Across the Roman Empire, a lamp was originally called a ‘lychnus’, from the Greek ‘λυχνος’, with the oldest Roman lamps dating back to the third century BC. During the Roman Empire, it became commonplace to use lamps in funeral ceremonies and for public purposes. Over time, the manufacture of lamps increased, and so did the variation in decoration, which depended mainly on the shape and size of the lamp. Common decorative themes depicted on the discus were entertainment scenes (such as gladiators in combat), common myths, and animals.
In Ancient Roman mythology and culture Sol Invictus, which literally means ‘unconquered sun’, was the official sun god of the later Roman Empire and a patron of soldiers. It is debated whether the cult of Sol Invictus was a continuation of the old Roman god Sol, with Invictus used as an epithet, or was a new cult adopted from the 3rd century AD. Various Emperors, including Aurelian and Constantine, used the image of Sol Invictus on their coinage and other state memorabilia and was recognised as a companion to the Emperor.

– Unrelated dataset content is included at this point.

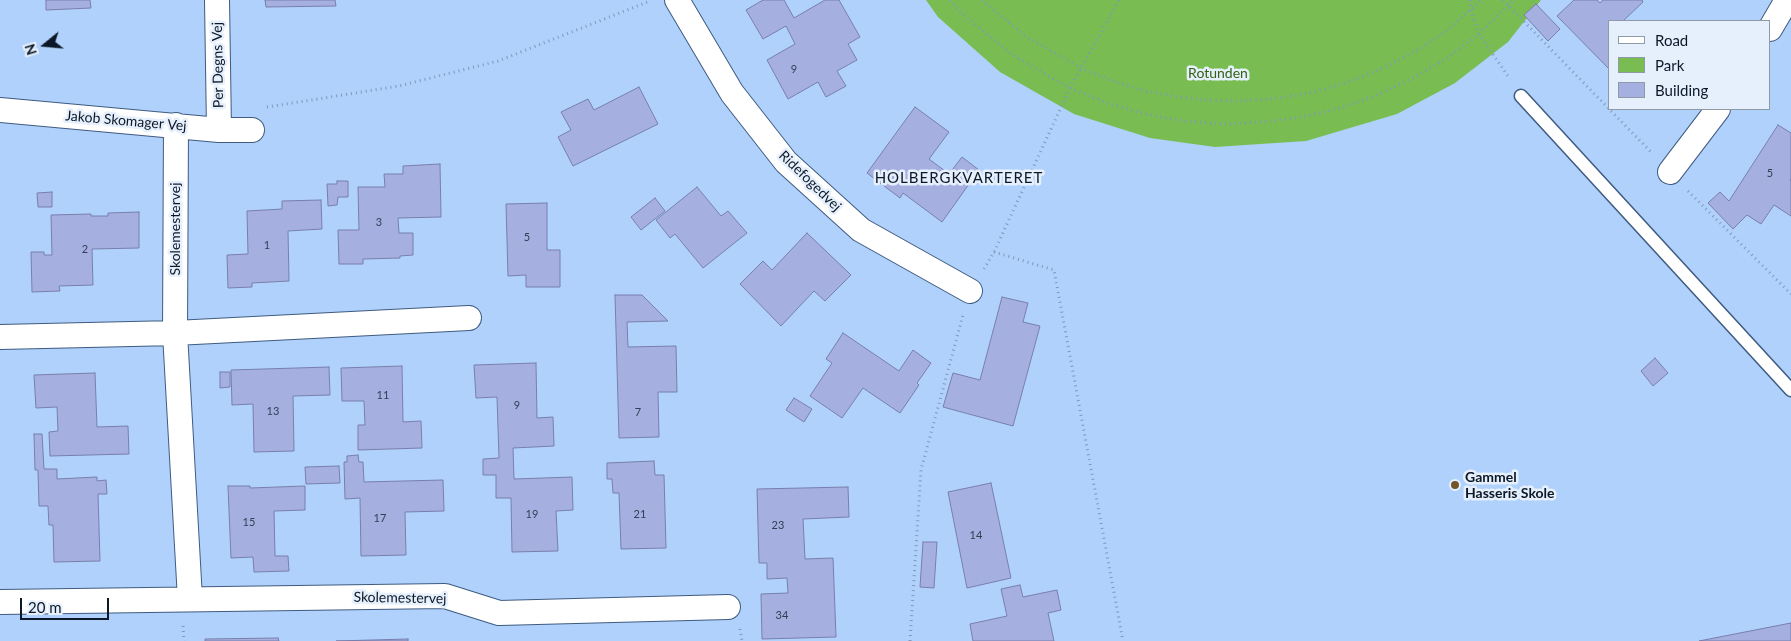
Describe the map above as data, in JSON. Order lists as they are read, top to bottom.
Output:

This particular type of lamp is characterised by the foliage design and convex shoulders. It originated in Tunisia, North Africa and can be dated to the 4th and 5th century AD. Lamps that feature a pierced handle, such as this example, can be dated further; to the second half or the end of the fourth century AD. Lamps with a solid handle, tend to be later and date to the first quarter of the 5th century AD.